TASK DATA:
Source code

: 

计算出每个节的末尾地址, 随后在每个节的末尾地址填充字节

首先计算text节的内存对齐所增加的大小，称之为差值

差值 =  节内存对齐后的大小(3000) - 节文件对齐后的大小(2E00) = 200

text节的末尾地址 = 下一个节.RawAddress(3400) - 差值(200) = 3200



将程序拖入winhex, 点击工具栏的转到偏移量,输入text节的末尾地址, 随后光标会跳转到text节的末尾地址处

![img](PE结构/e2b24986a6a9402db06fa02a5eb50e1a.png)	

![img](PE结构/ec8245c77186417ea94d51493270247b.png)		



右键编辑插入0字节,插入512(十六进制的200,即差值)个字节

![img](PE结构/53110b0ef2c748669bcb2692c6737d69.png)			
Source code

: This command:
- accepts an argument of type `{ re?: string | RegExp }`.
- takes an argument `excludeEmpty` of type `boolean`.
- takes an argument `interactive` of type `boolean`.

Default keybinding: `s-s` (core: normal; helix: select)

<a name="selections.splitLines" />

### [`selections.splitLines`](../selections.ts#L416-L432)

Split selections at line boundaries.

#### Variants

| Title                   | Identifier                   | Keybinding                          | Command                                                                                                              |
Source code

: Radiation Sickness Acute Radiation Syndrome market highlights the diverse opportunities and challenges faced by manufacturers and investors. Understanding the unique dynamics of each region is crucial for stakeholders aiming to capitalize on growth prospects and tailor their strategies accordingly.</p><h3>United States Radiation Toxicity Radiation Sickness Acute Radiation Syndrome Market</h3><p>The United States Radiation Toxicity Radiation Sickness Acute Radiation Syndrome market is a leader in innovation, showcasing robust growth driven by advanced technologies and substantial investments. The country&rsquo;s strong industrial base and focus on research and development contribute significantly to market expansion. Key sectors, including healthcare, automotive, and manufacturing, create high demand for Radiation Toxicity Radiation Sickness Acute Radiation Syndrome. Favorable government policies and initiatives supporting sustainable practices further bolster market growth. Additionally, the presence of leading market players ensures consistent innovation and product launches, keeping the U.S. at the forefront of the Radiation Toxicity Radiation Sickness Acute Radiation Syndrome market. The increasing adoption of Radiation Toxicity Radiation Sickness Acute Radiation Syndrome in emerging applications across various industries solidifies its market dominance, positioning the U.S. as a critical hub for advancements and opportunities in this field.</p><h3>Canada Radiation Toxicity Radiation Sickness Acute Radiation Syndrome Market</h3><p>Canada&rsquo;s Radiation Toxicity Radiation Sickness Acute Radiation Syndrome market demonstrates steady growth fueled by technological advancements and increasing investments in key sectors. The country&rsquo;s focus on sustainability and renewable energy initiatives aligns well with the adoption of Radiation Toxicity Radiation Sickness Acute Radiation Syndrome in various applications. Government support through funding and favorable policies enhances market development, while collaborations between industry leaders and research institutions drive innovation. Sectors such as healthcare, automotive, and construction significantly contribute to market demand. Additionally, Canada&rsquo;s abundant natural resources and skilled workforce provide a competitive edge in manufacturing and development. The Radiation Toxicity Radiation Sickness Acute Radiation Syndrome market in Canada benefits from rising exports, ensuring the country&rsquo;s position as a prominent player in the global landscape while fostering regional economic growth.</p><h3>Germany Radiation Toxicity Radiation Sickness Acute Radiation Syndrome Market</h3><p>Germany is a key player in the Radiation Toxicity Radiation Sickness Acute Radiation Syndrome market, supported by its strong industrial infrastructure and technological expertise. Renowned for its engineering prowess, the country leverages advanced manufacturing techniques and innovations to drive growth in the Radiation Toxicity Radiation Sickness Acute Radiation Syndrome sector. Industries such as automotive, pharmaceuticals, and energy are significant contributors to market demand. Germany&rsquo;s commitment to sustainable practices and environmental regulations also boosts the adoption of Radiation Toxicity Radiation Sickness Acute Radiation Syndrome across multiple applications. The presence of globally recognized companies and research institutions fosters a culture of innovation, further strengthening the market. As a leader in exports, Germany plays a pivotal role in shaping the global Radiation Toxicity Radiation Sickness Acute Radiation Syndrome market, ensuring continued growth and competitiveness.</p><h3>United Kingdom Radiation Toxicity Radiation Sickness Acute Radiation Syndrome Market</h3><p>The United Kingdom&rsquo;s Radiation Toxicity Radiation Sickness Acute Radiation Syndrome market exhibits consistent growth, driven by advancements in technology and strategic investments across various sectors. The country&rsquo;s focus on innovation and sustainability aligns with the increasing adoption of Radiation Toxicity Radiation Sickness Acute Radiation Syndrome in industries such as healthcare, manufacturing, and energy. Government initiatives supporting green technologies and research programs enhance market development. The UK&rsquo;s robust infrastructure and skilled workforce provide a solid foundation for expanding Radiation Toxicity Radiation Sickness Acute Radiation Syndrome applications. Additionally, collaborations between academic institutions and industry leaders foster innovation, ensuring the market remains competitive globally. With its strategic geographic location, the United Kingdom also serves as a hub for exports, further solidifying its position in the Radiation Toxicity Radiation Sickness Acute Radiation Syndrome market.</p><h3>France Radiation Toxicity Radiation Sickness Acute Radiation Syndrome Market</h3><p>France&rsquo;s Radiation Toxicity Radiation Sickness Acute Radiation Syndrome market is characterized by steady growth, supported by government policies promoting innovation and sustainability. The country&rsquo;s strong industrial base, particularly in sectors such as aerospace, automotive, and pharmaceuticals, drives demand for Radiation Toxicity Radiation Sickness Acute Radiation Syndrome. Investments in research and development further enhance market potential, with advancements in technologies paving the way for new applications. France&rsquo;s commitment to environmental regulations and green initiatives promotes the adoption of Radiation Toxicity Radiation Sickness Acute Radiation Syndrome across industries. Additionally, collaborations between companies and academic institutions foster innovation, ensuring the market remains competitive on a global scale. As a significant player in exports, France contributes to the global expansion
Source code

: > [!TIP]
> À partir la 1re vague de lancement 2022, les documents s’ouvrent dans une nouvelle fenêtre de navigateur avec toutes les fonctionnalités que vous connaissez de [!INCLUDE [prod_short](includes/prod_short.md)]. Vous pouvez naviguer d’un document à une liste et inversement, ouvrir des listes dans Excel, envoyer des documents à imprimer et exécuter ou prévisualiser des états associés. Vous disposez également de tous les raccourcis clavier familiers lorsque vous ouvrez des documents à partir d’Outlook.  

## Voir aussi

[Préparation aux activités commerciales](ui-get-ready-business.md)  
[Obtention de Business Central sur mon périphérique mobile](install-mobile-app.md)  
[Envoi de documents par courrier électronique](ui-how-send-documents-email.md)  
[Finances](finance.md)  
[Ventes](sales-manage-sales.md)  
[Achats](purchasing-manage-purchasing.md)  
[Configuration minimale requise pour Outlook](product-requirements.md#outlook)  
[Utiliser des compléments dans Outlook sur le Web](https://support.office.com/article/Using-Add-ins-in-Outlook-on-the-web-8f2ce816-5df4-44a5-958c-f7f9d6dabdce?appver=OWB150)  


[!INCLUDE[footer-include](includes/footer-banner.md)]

EXERCISE INSTRUCTIONS: Pick out every line in the entries above that contains the word "dans", treating uppercase and lowercase as different.

SOLUTION BELOW:
> À partir la 1re vague de lancement 2022, les documents s’ouvrent dans une nouvelle fenêtre de navigateur avec toutes les fonctionnalités que vous connaissez de [!INCLUDE [prod_short](includes/prod_short.md)]. Vous pouvez naviguer d’un document à une liste et inversement, ouvrir des listes dans Excel, envoyer des documents à imprimer et exécuter ou prévisualiser des états associés. Vous disposez également de tous les raccourcis clavier familiers lorsque vous ouvrez des documents à partir d’Outlook.  
[Utiliser des compléments dans Outlook sur le Web](https://support.office.com/article/Using-Add-ins-in-Outlook-on-the-web-8f2ce816-5df4-44a5-958c-f7f9d6dabdce?appver=OWB150)  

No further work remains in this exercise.